Tracey Emin on Getting Older With Her Art
By Andrew Goldman
A fellow Young British Artist, Damien Hirst, saw the prices of his work plummet recently. How’s the market for yours?
My work rarely comes up in secondary market, so it means that my prices stay low. But I’ll tell you about my contemporaries — if I sold every single thing in my whole show, it is still not as much as one painting of my male contemporaries.
Does this frustrate you?
It depends. It’s the status quo. The only reason that a Louise Bourgeois just sold for $10 million and not $40 million is because she’s a woman. Cindy Sherman is one of the highest-selling female artists, but compared to her male contemporary Jeff Koons? Men peak at their career between 40 and 50. Women, at 50, are on a plateau with their careers, but later they ascend. Twenty-five years ago you could just go and buy a Frida Kahlo for 10 or 15 grand. Now you can’t.
Many of the new works you’re showing at the Lehmann Maupin gallery now are your “Lonely Chair drawings,” self-portraits with your legs splayed, a recurring subject in your work.
I wish I didn’t want to do splayed-leg pictures anymore, but I can’t help myself. When I was younger, it was more about the sexual action, whereas now it definitely isn’t. They’re not opening. They’re closing. This is about getting old and understanding the way of the world.
Old? You’re about to turn 50. Isn’t 50 the new 30 or something like that?
Who’s saying that? When you’re 20 or 30, looking ahead, you see these benchmarks for relationships, career, ambition, sexuality, and they went off into infinity. When you get to 50, you look at what’s ahead of you, and there’s an end. It goes into a nothingness, a void.

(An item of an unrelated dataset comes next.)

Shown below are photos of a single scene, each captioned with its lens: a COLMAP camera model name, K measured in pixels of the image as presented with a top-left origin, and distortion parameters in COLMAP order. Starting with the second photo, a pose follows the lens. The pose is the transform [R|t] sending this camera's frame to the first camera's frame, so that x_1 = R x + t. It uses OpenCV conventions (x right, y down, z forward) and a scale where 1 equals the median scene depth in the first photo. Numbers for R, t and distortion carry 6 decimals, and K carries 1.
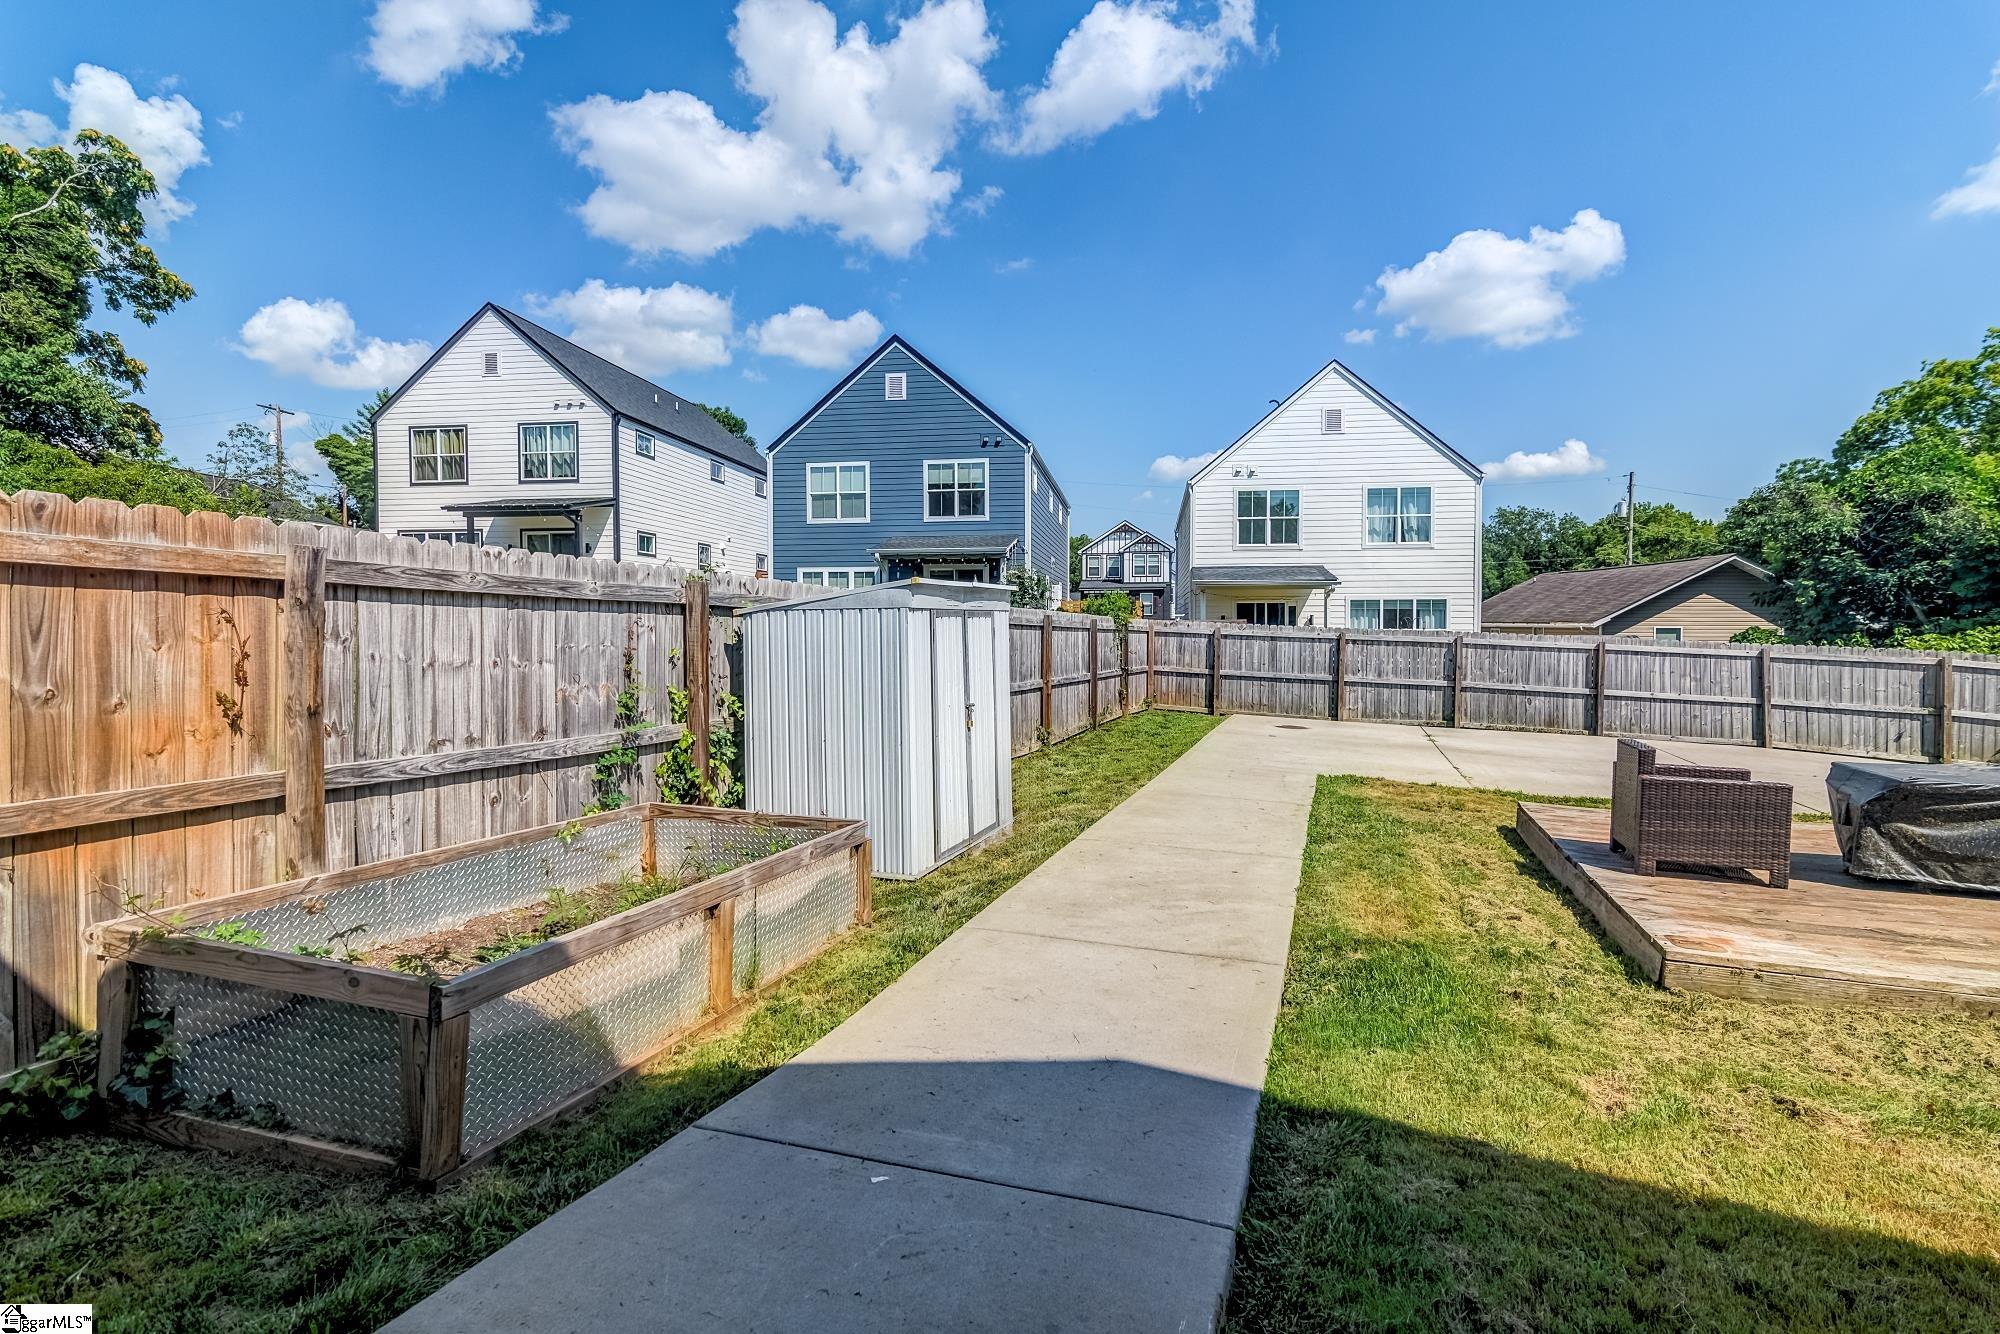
lens RADIAL K [[1061.4, 0, 908.7], [0, 1061.4, 659.8], [0, 0, 1]] dist [-0.001796, 0.001213]
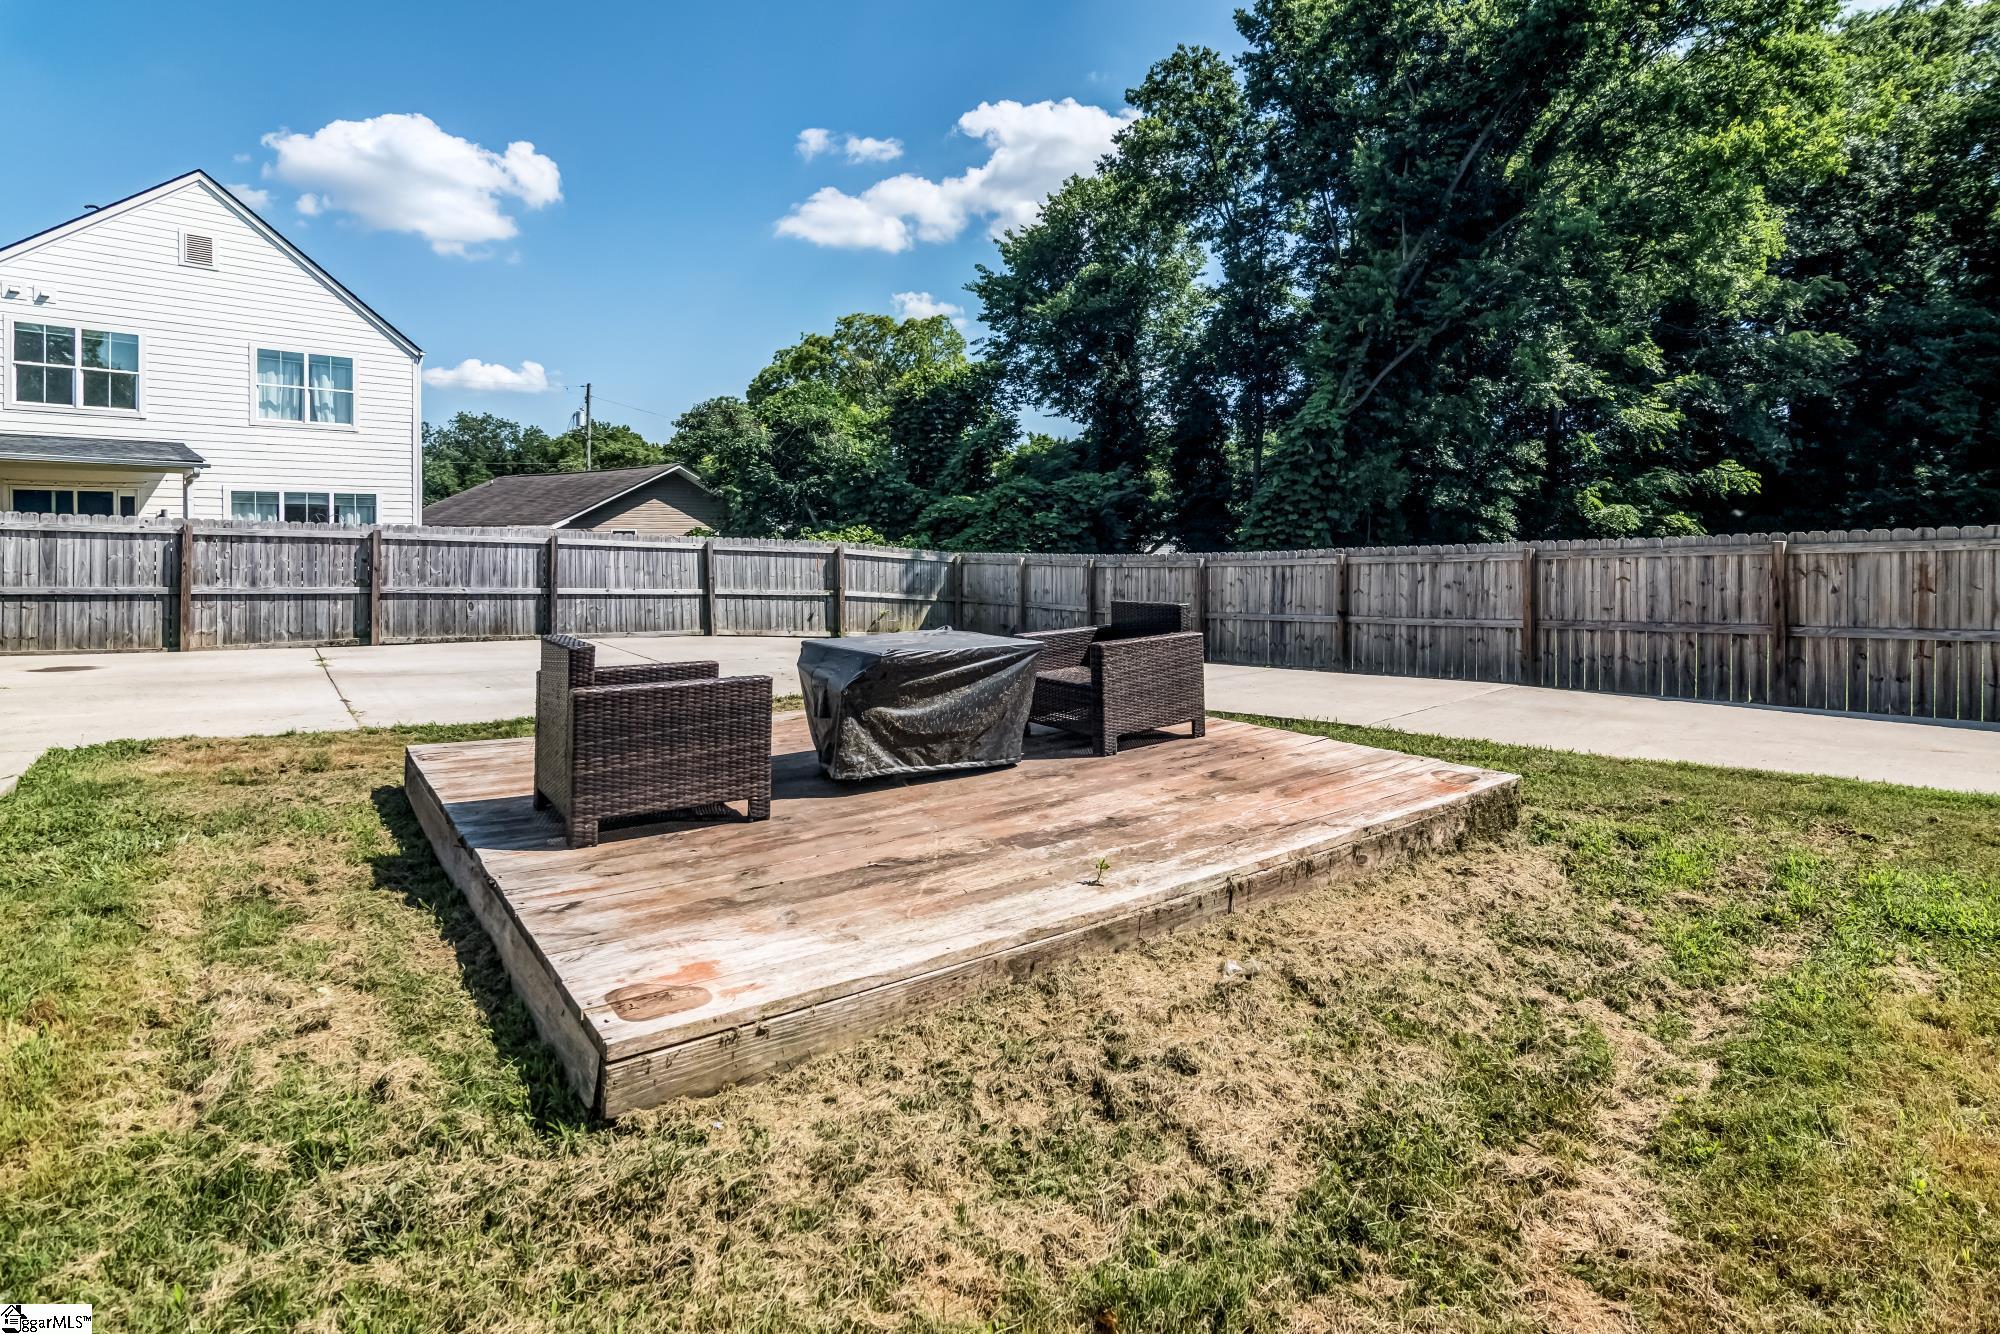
lens RADIAL K [[1051.5, 0, 1220.1], [0, 1051.5, 533.8], [0, 0, 1]] dist [-0.000126, 0.000379]
pose [[0.420692, 0.000952, 0.907203, 0.070314], [0.027084, 0.999541, -0.013609, 0.008706], [-0.906799, 0.030295, 0.420473, 0.095142]]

This doesn’t sound like a welcome birthday.
It’s a reality. I’m not dreading it. I’m just saying here it comes, and I better be prepared.
The piece that made you famous, “Everyone I Have Ever Slept With 1963-1995,” was a tent with names embroidered inside. Eventually, you resolved that you would no longer identify friends or family members in your work. Were these two things related?
The tent got me into a bit of trouble. I never said that everyone had sex with me; maybe we slept on a plane or on a sofa. There were 102 names, and out of those 102, I only had sex with 32. The tent wasn’t about sex, the tent was about intimacy on all levels. Only the people who went into the tent realized that.
So then why was there trouble?
A couple of them had affairs with me on the side. My argument then was “You shouldn’t have slept with me then, should you?” That’s the way it goes.
Charles Saatchi owns your famous piece “My Bed,” an unmade bed with the detritus of a bad few months of depression in 1998. How does the bed get installed when it travels?
I install it. Everything is in sealed containers, and it’s all labeled, like a crime scene. I did it in Frankfurt last year. I hadn’t seen it since 2008. I was thinking, with the cigarettes, that’s so weird because I don’t smoke anymore. I haven’t had sex for years, and there’s this condom. God, there’s a tampon, and I haven’t had a period for years. There’s my ex-boyfriend’s marijuana, I would never be with anyone who smokes marijuana now; there’s a whiskey bottle, and I don’t drink spirits. I get inside and pull the covers over me and then fold them back to look natural. I can actually smell the past. When I touched the condoms, I thought, Oh, I really loved that person who wore that condom. It’s a strange feeling, a good feeling. This ghost of me was still there.
Damien Hirst’s shark in formaldehyde had to be restored because it was rotting. Have you had any similar problems with the bed?
The bed mustn’t be in strong lights, otherwise the stains on the sheets will fade. The condoms are disintegrating. Charles Saatchi said, “Can you not make some more?” And I said: “No, of course I can’t make any more. You want me to fake it?” I really don’t know what we’re going to do.